When I told this to Miyuki, my friend from Brazil, she was taken by surprise but seemed to understand what I was trying to say.
 
Miyuki and I were among 44 teacher-students from different parts of the world, attending a nine-month-long training programme in Japan. We were having a great time together, learning about Japan, about each other and discovering ourselves as well in the process.  Even so, there were times when the routine got too heavy and home seemed too far, and all one wanted to do was get away. 
 
One such afternoon, we were sitting in the institute garden, making the most of the free time after class, before burying ourselves in another round of assignments. 

The usual smile was missing from both our faces. 

‘Time for a good scream,’ I sighed. 

‘Scream!?’ 

‘Yeah.’ I told her how good it felt. 

She simply nodded at the time, but I guess she did find reason, opportunity and place to try out what I had said.   

‘You were right,’ she said a few days later. 

I winked in reply. 

‘Must do it more often,’ we said in unison.

But it was not always easy to find a place where one could simply let the feelings flow, and not let anybody know.

So when all of us went for a trip to the beautiful island of Miyajima, the location and timing seemed just perfect for a good cry. We needed it too, this time for a completely different reason. The course was coming to an end and, after nine months together, it was going to be difficult to say goodbye.

The Itsukushima Jinja (Shinto shrine) complex at Miyajima: Miyajima (Island of Shrines), in Hiroshima prefecture, Japan, is a UNESCO World Heritage Site.

        The O-torii (Grand Gate), under renovation at the time: Also known as the Floating Gate because it seems afloat at high tide, it is listed as one of the Three Views of Japan.

Will we ever get to meet again? This was the thought uppermost in all 44 minds.

I was with Lee San and Kang San from South Korea as we stood by the vast sea, with only the waves to keep us company and to graciously absorb any noise we could possibly make. So I told them about the Scream.

‘Come on, give it a try. It really feels good,’ I said. 

Lee San look doubtful, but Kang San had utter disbelief written on his face. 

‘Believe me, it works,’ I promised. 

‘Fine, let’s do it,’ Lee San seemed to be fighting some unnamed emotion that could not be contained any more.

(Dataset excerpts)
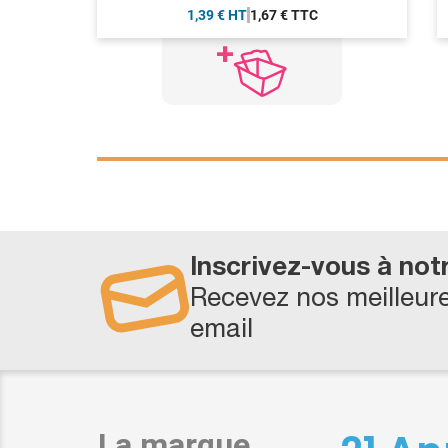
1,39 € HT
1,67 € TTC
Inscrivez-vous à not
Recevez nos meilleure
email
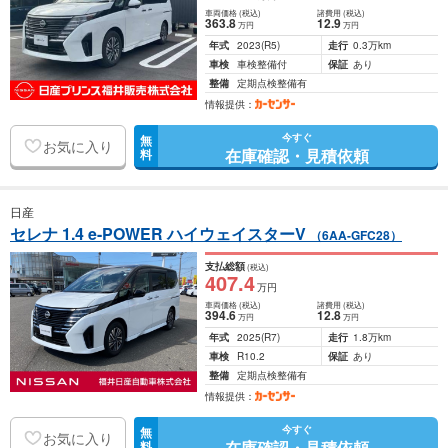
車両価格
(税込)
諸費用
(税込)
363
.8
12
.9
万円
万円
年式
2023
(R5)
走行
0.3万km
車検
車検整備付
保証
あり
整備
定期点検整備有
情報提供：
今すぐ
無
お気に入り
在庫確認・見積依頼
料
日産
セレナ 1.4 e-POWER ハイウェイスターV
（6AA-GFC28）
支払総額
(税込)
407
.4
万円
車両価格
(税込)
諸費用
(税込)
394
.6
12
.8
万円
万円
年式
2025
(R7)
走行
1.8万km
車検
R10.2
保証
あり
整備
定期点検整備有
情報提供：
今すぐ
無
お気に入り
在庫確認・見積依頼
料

# TASK A
For the account of the training programme in Japan, state whether each statement agrees with the text, answering yes or no and quoting the deciding words: (i) Miyuki is from Brazil; (ii) the training programme lasted six months; (iii) Kang San showed disbelief when told about the Scream.
# TASK B
Reproduce the lines of the listing with every occurrence of "お気に入り" replaced by "Favorites" and nothing else altered. Omit the pictures.
The listing bears no relation to the text.

# TASK RESULT A
(i) Yes: "Miyuki, my friend from Brazil"
(ii) No: "a nine-month-long training programme in Japan"
(iii) Yes: "Kang San had utter disbelief written on his face"

# TASK RESULT B
1,39 € HT
1,67 € TTC
Inscrivez-vous à not
Recevez nos meilleure
email
車両価格
(税込)
諸費用
(税込)
363
.8
12
.9
万円
万円
年式
2023
(R5)
走行
0.3万km
車検
車検整備付
保証
あり
整備
定期点検整備有
情報提供：
今すぐ
無
Favorites
在庫確認・見積依頼
料
日産
セレナ 1.4 e-POWER ハイウェイスターV
（6AA-GFC28）
支払総額
(税込)
407
.4
万円
車両価格
(税込)
諸費用
(税込)
394
.6
12
.8
万円
万円
年式
2025
(R7)
走行
1.8万km
車検
R10.2
保証
あり
整備
定期点検整備有
情報提供：
今すぐ
無
Favorites
在庫確認・見積依頼
料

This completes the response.